More than 70,000 patients had been treated with convalescent plasma, the FDA says. The plasma is made using the blood of people who have recovered from coronavirus infections.
President Trump said at a White House briefing: “Today I am pleased to make a truly historic announcement in our battle against the China virus that will save countless lives. Today’s action will dramatically increase access to this treatment.”
Last week, the US president accused some health officials of playing politics regarding an EUA for convalescent plasma. Being asked about the FDA not having granted an EUA, Trump replied that the reason was political.

A source who is close to the White House Coronavirus Task Force told CNN on Sunday that the FDA had reviewed additional data to inform its EUA decision. This official has not personally reviewed the data. They added the FDA is under no obligation to consult anyone outside the agency about its decision.
Convalescent plasma is taken from the blood of people who already survived from Covid-19. The FDA set up a pathway for scientists at the end of March to try convalescent plasma with patients and study its impact. The treatment has already been used to treat more than 60,000 Covid-19 patients.

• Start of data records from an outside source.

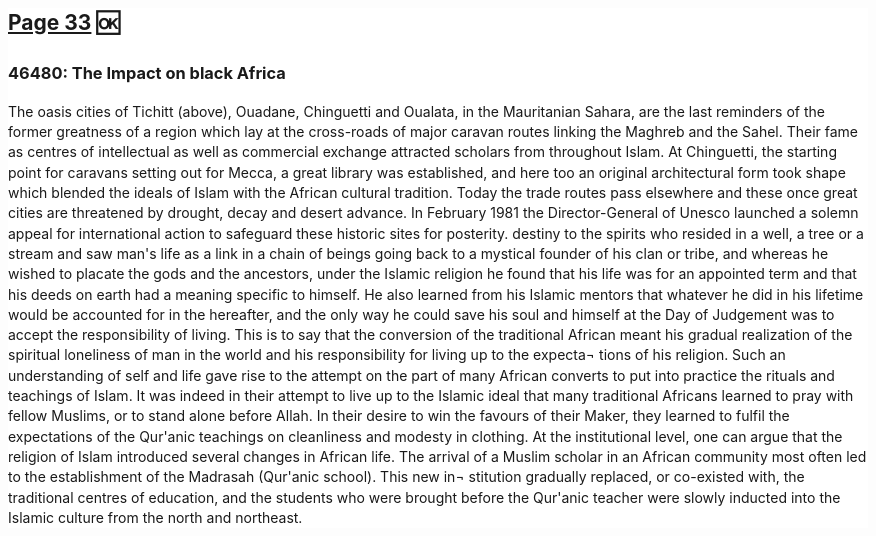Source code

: ## [Page 33](https://demo.humlab.umu.se/courier/074748engo.pdf#page=33) 🆗
### 46480: The Impact on black Africa
The oasis cities of Tichitt (above), Ouadane, Chinguetti
and Oualata, in the Mauritanian Sahara, are the last
reminders of the former greatness of a region which
lay at the cross-roads of major caravan routes linking
the Maghreb and the Sahel. Their fame as centres of
intellectual as well as commercial exchange attracted
scholars from throughout Islam. At Chinguetti, the
starting point for caravans setting out for Mecca, a
great library was established, and here too an original
architectural form took shape which blended the
ideals of Islam with the African cultural tradition.
Today the trade routes pass elsewhere and these once
great cities are threatened by drought, decay and
desert advance. In February 1981 the Director-General
of Unesco launched a solemn appeal for international
action to safeguard these historic sites for posterity.
destiny to the spirits who resided in a well, a
tree or a stream and saw man's life as a link
in a chain of beings going back to a mystical
founder of his clan or tribe, and whereas he
wished to placate the gods and the
ancestors, under the Islamic religion he
found that his life was for an appointed term
and that his deeds on earth had a meaning
specific to himself.
He also learned from his Islamic mentors
that whatever he did in his lifetime would be
accounted for in the hereafter, and the only
way he could save his soul and himself at
the Day of Judgement was to accept the
responsibility of living. This is to say that the
conversion of the traditional African meant
his gradual realization of the spiritual
loneliness of man in the world and his
responsibility for living up to the expecta¬
tions of his religion.
Such an understanding of self and life
gave rise to the attempt on the part of many
African converts to put into practice the
rituals and teachings of Islam. It was indeed
in their attempt to live up to the Islamic ideal
that many traditional Africans learned to
pray with fellow Muslims, or to stand alone
before Allah. In their desire to win the
favours of their Maker, they learned to fulfil
the expectations of the Qur'anic teachings
on cleanliness and modesty in clothing.
At the institutional level, one can argue
that the religion of Islam introduced several
changes in African life. The arrival of a
Muslim scholar in an African community
most often led to the establishment of the
Madrasah (Qur'anic school). This new in¬
stitution gradually replaced, or co-existed
with, the traditional centres of education,
and the students who were brought before
the Qur'anic teacher were slowly inducted
into the Islamic culture from the north and
northeast.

However, like blood, convalescent plasma must come from donors and is in limited supply. There are promising signals from some studies, there is not yet randomized clinical trial data on convalescent plasma to treat Covid-19 patient. Some of those trials are currently underway.
Experts say more data is needed
Alex Azar, US Health and Human Services Secretary, said studies involving 70,000 volunteers justified the EUA.

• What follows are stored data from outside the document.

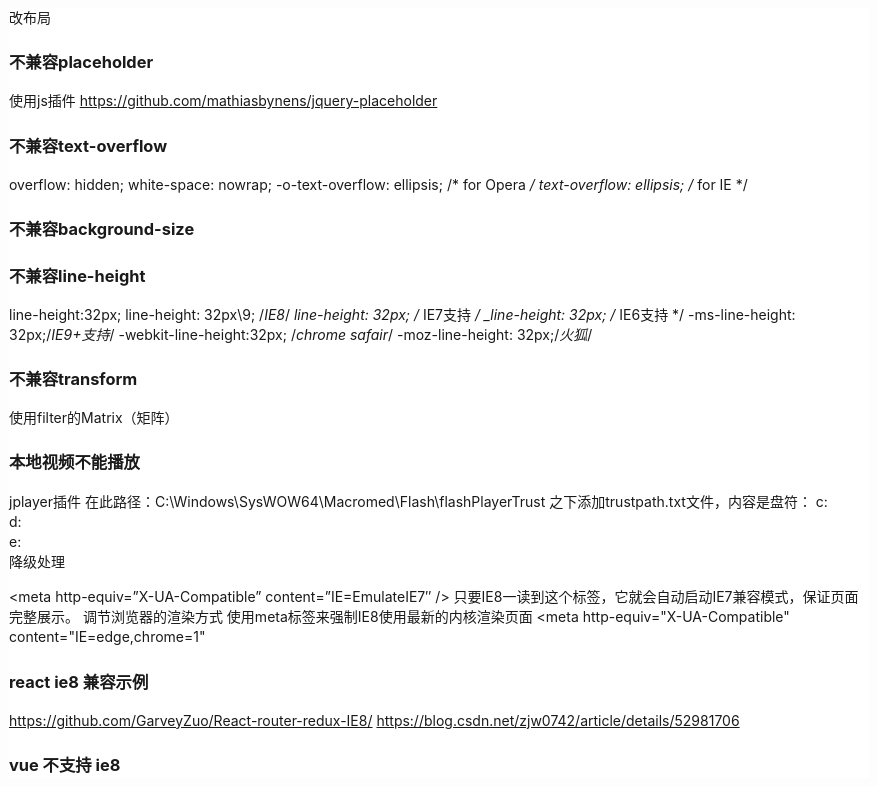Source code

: 改布局

### 不兼容placeholder

使用js插件
https://github.com/mathiasbynens/jquery-placeholder

### 不兼容text-overflow

overflow: hidden;
white-space: nowrap;
-o-text-overflow: ellipsis; /* for Opera */
text-overflow: ellipsis; /* for IE */

### 不兼容background-size

### 不兼容line-height

 line-height:32px;
     line-height: 32px\9; /*IE8*/
    *line-height: 32px; /* IE7支持 */
    _line-height: 32px; /* IE6支持 */
    -ms-line-height: 32px;/*IE9+支持*/
    -webkit-line-height:32px; /*chrome safair*/
    -moz-line-height: 32px;/*火狐*/

### 不兼容transform

使用filter的Matrix（矩阵）

### 本地视频不能播放

jplayer插件
在此路径：C:\Windows\SysWOW64\Macromed\Flash\flashPlayerTrust
之下添加trustpath.txt文件，内容是盘符：
c:\
d:\
e:\
降级处理

<meta http-equiv=”X-UA-Compatible” content=”IE=EmulateIE7″ />
只要IE8一读到这个标签，它就会自动启动IE7兼容模式，保证页面完整展示。
调节浏览器的渲染方式
使用meta标签来强制IE8使用最新的内核渲染页面
<meta http-equiv="X-UA-Compatible" content="IE=edge,chrome=1"
### react ie8 兼容示例

https://github.com/GarveyZuo/React-router-redux-IE8/
https://blog.csdn.net/zjw0742/article/details/52981706

### vue 不支持 ie8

Azar told the White House briefing: “The data we gathered suggests that patients who were treated early in their disease course, within three days of being diagnosed, with plasma containing high levels of antibodies, benefited the most from treatment. We saw about a 35% better survival in the patients who benefited most from the treatment.”
“We dream in drug development of something like a 35% mortality reduction. This is a major advance in the treatment of patients. A major advance,” he said.
Azar appeared to be referring to a national study of 35,000 Covid-19 patients treated with convalescent plasma. The study was released August 12 in a pre-print, meaning it had not yet been peer-reviewed, showed that 8.7% of patients who were treated within three days of diagnosis died, compared to about 12% of patients who were treated four days or more after their diagnosis. That’s about a difference of about 37%.
Covid19 patients who treated with plasma containing the highest levels of antibodies had a 35% lower risk of dying within a week compared to those treated with less-rich plasma.
But this is not the process doctors usually measure the benefit of a treatment. The gold standard is a randomized, placebo-controlled clinical trial that means that doctors randomly choose who gets the treatment and who doesn’t, so they can truly tell whether it’s the treatment affecting survival and not something else. And the comparison is usually treated patients compared to untreated patients — not patients treated earlier compared to those treated later.
Dr. Jonathan Reiner, a professor of medicine at George Washington University said Sunday: “The problem is, we don’t really have enough data to really understand how effective convalescent plasma is.”
President of the Infectious Diseases Society of America, Dr. Thomas File, said in a statement: “While the data to date show some positive signals that convalescent plasma can be helpful in treating individuals with COVID-19, especially if given early in the trajectory of disease, we lack the randomized controlled trial data we need to better understand its utility in COVID-19 treatment.”
‘Great demand from patients and doctors’
President Donald Trump said as the briefing that there might have been a holdup on the EUA, “but we broke the logjam over the last week to be honest.”
He said he believed there were officials in the Department of Health and Human Services and at the FDA “that can see things being held up and wouldn’t mind so much.”
Trump said: “It’s my opinion, very strong opinion, and that’s for political reasons.”